Elimination of Gaseous Microemboli From Cardiopulmonary Bypass Using Hypobaric Oxygenation

BACKGROUND:

Numerous gaseous microemboli (GME) are delivered
into the arterial circulation during cardiopulmonary bypass (CPB).
These emboli damage end organs through multiple mechanisms that are
thought to contribute to neurocognitive deficits after cardiac surgery. Here, we use hypobaric oxygenation to reduce dissolved gases in blood and greatly reduce GME delivery during CPB.

METHODS:

Variable
subatmospheric pressures were applied to 100% oxygen sweep gas in
standard hollow fiber microporous membrane oxygenators to oxygenate and
denitrogenate blood.
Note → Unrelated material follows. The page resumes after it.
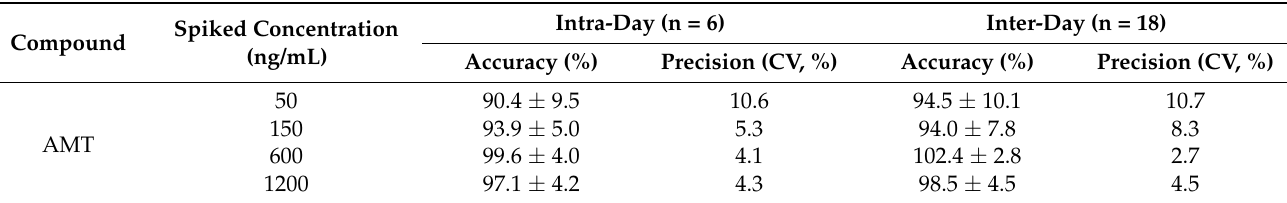
Table 2. Precision and accuracy for AMT in human plasma.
GME were quantified using ultrasound while air
embolism from the surgical field was simulated experimentally. We assessed end-organ tissues in swine postoperatively using light microscopy.

RESULTS:

Variable
sweep gas pressures allowed reliable oxygenation independent of carbon
dioxide removal while denitrogenating arterial blood. Hypobaric
oxygenation produced dose-dependent reductions of Doppler signals
produced by bolus and continuous GME loads in vitro. Swine were
maintained using hypobaric oxygenation for 4 hours on CPB with no
apparent adverse events. Compared with current practice standards of
oxygen/air sweep gas, hypobaric oxygenation reduced GME volumes exiting
the oxygenator (by 80%), exiting the arterial filter (95%), and arriving
at the aortic cannula (∼100%), indicating progressive reabsorption of
emboli throughout the CPB circuit in vivo. Analysis of brain tissue
suggested decreased microvascular injury under hypobaric conditions.

CONCLUSIONS:

Hypobaric
oxygenation is an effective, low-cost, common sense approach that
capitalizes on the simple physical makeup of GME to achieve their
near-total elimination during CPB. This technique holds great potential
for limiting end-organ damage and improving outcomes in a variety of
patients undergoing extracorporeal circulation.